Developing Canola Cultivars for the Pacific Northwest and Other US Regions.
Jack Brown1, Jim B. Davis2, Donna A. Brown2, Lindy Seip2, and Nichole Baker2. (1) University of Idaho, Plt. Soil & Entomological Sci, Univ. of Idaho, Moscow, ID 83844, (2) PSES Dept, Univ of Idaho, Moscow, ID 83844-2339
Very few crops have shown commercial adaptability to the dryland regions of the inland Pacific Northwest. Small grain cereals (winter and spring wheat and spring barley) account for more than 80% of the acreage annually.

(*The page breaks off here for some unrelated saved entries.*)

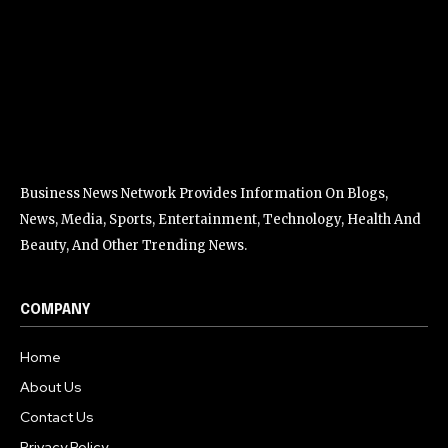
Business News Network Provides Information On Blogs,
News, Media, Sports, Entertainment, Technology, Health And
Beauty, And Other Trending News.
COMPANY
Home
About Us
Contact Us
Privacy Policy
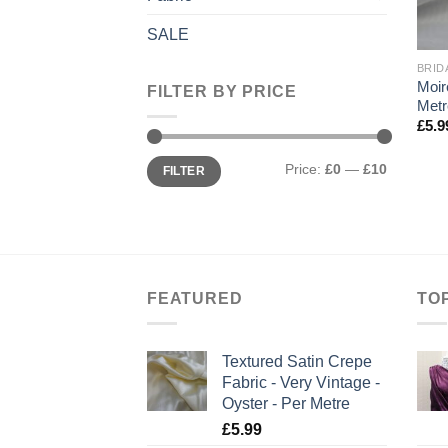
+
SALE
BRID
Moir
FILTER BY PRICE
Metr
£
5.9
Min
Max
Price:
£0
—
£10
FILTER
price
price
FEATURED
TO
Textured Satin Crepe
Fabric - Very Vintage -
Oyster - Per Metre
£
5.99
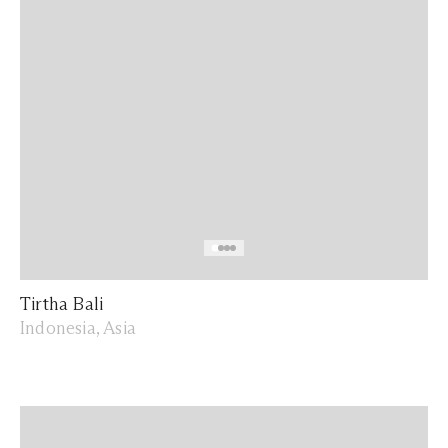
Tirtha Bali
Indonesia, Asia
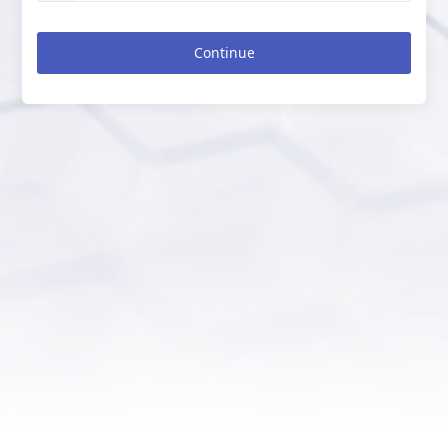
Continue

This has prompted many of the region’s growers to investigate alternative crops to avoid the disease build-up and other problems associated with monoculture cereal production. Furthermore, concerns over soil erosion and farming sustainability have stimulated adoption of direct-seeding practices. Canola has shown potential as a good rotational crop in the region, where the highest wheat yields are often obtained following a canola crop. The Canola Breeding Group at the University of Idaho began developing canola cultivars over 25 years ago. Traditionally winter canola cultivars were developed, however, in 1992, the breeding team expanded cultivar development to include breeding spring canola, and canola-quality yellow and oriental mustard. Future canola production in the Pacific Northwest is spreading from the traditional higher rainfall regions where annual cropping is common, to the drier regions where a fallow:wheat rotation has predominated. A strong interest also has arisen in growing canola on irrigated ground. This presentation describes the situation that is promoting increased canola acreage in the Pacific Northwest, and how new adapted canola cultivars have been introduced. Finally we will outline changes in the breeding program designed to address grower needs for greater agronomic performance combined with improved oil and seed meal quality, which will be necessary to ensure international competitiveness of our future canola crops.